# nds-card.com



## WiiCube_2013 (Aug 28, 2015)

I've decided to purchase the R4i Gold 3DS flashcart from NDS-Card as it's the website GBATemp is advertising, so surely I trust it to be reliable enough. It's been already paid for but just in case I sent them an email, too, regarding the other to make sure everything's in order.

Honestly, I don't really like how they work without Paypal. It just feels so inadequate. :-/

EDIT: Just received an email from them.



> Hello my friend,
> 
> Thank you very much for
> placing an order.
> ...


----------



## VinsCool (Aug 28, 2015)

Then you are fine, if they replied so quickly, you shouldn't have any problem.


----------



## WiiCube_2013 (Aug 28, 2015)

Hopefully that's the case but I still don't trust these companies as they've been banned from Paypal or have to use a non-secure method if something goes wrong.


----------



## ihaveahax (Aug 28, 2015)

WiiCube_2013 said:


> I still don't trust these companies as they've been banned from Paypal


I think PayPal doesn't want anything to do with emulators, flash cards, etc. So it's not really the fault of the seller. Correct me if I'm wrong please.


----------



## WiiCube_2013 (Aug 28, 2015)

ihaveamac said:


> I think PayPal doesn't want anything to do with emulators, flash cards, etc. So it's not really the fault of the seller. Correct me if I'm wrong please.
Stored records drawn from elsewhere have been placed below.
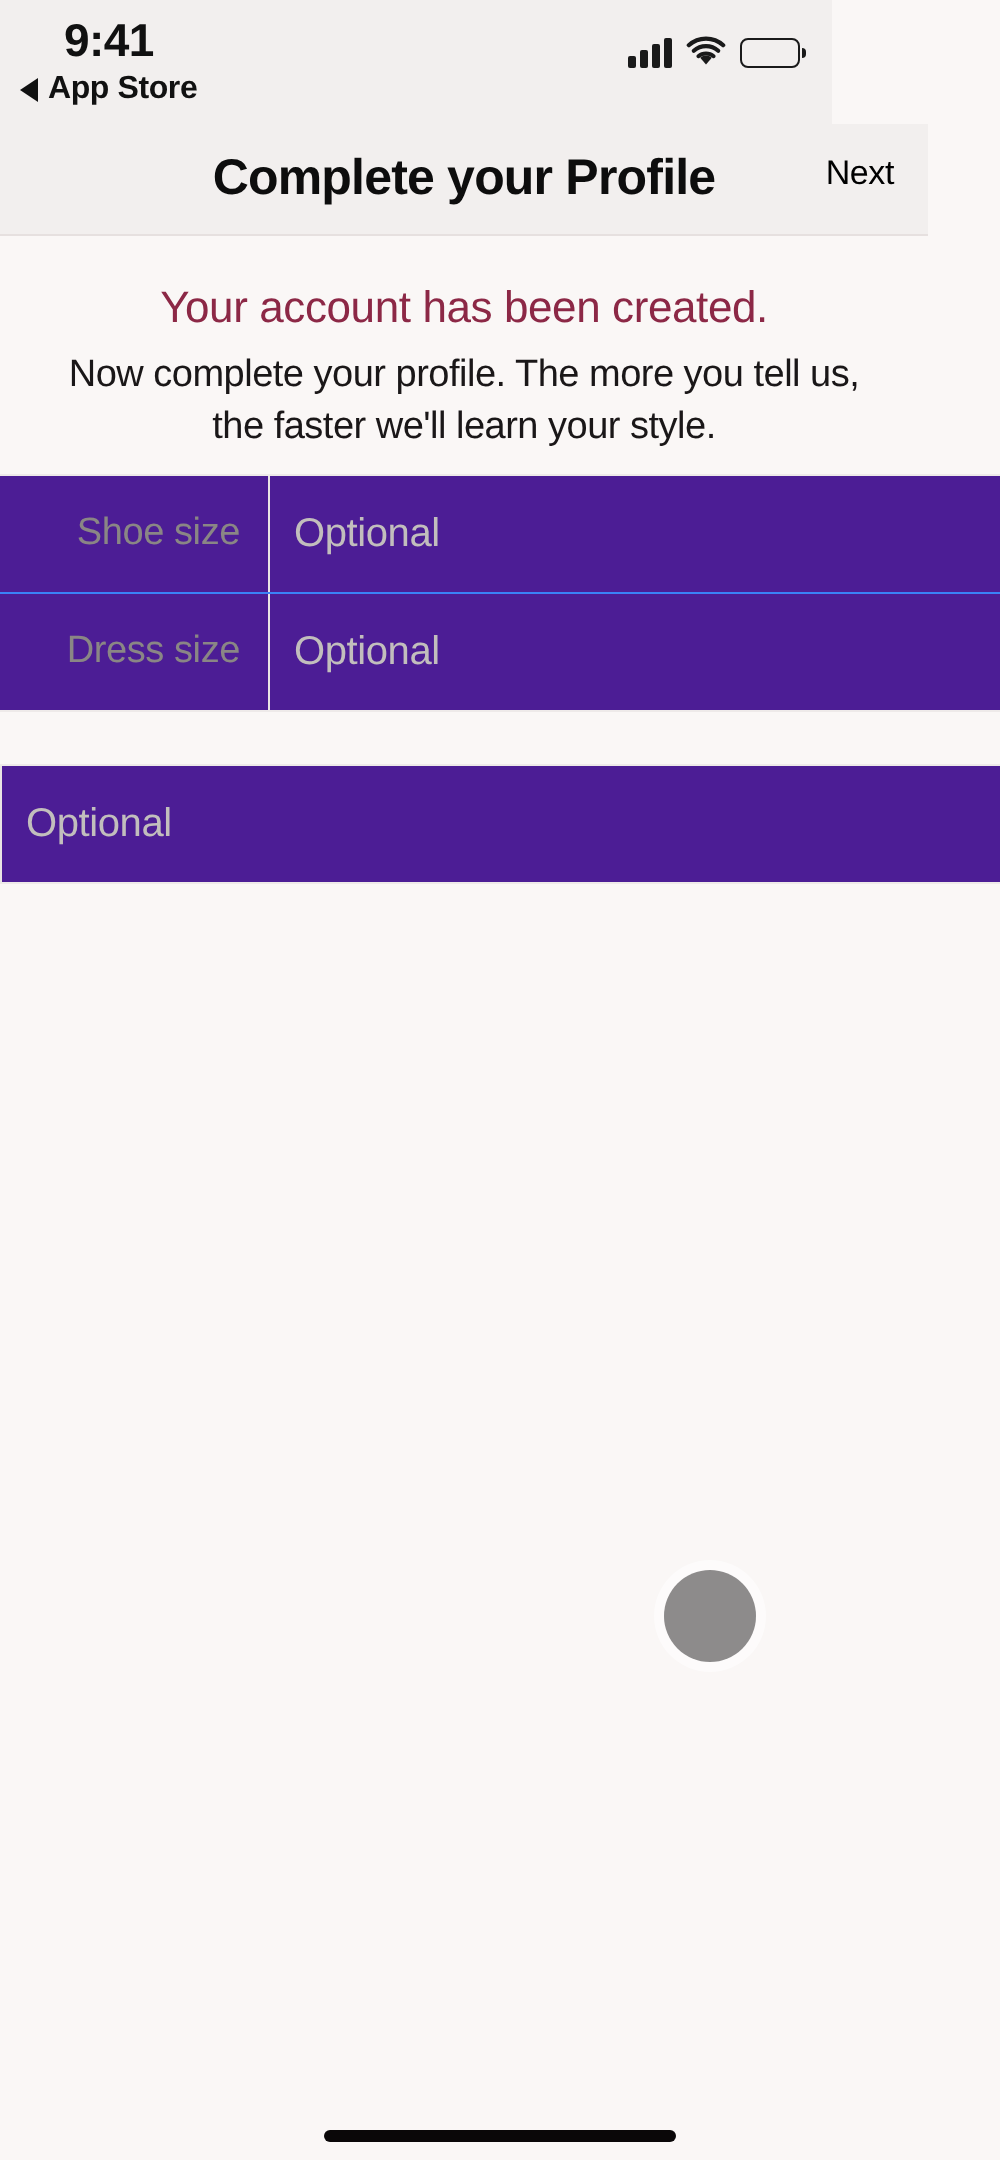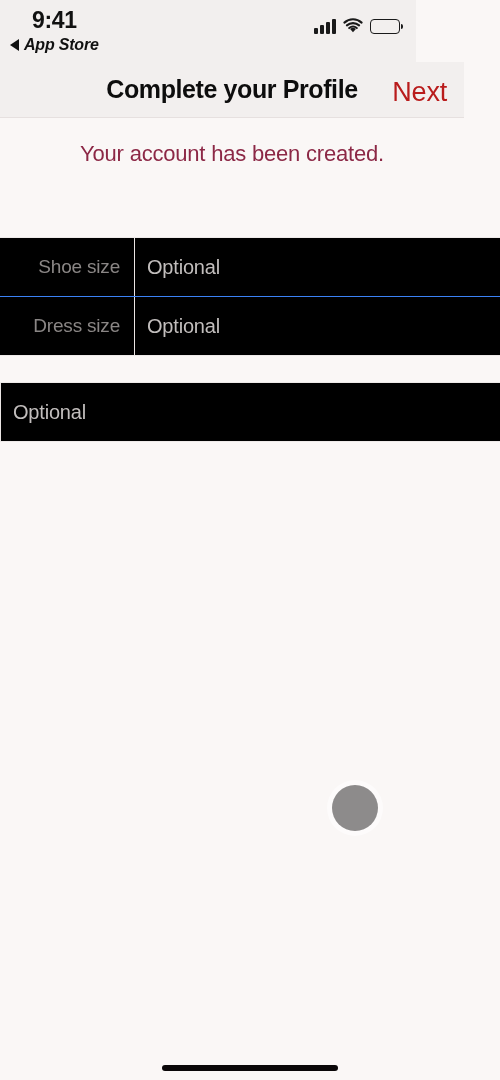--- a/index.html
+++ b/index.html
@@ -37,7 +37,6 @@
     display: flex;
     align-items: center;
     gap: 5px;
-    font-style: italic;
   }
   .back-caret {
     width: 0; height: 0;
That's not my problem. If they had a shop running on eBay to cover up for it it'd perhaps be fine cause I've bought from Chinese sellers and their Paypal titles were completely different.


----------



## Xenon Hacks (Aug 28, 2015)

They are legit but be prepared to wait 5ever for the item to come or for it to "go missing".


----------



## AngelGamer (Sep 21, 2015)

I just ordered a R4i Gold from them and they accept paypal . we will wait to see what happens .


----------



## AngelGamer (Oct 2, 2015)

Got it in 10 days . looks legit, still waiting to test. R4i gold 3ds. Using it on Nds Dsi V.1.4.5U


----------



## Seriel (Oct 16, 2015)

Xenon Hacks said:


> They are legit but be prepared to wait 5ever for the item to come or for it to "go missing".


Mine said it was delivered when it wasn't :/


----------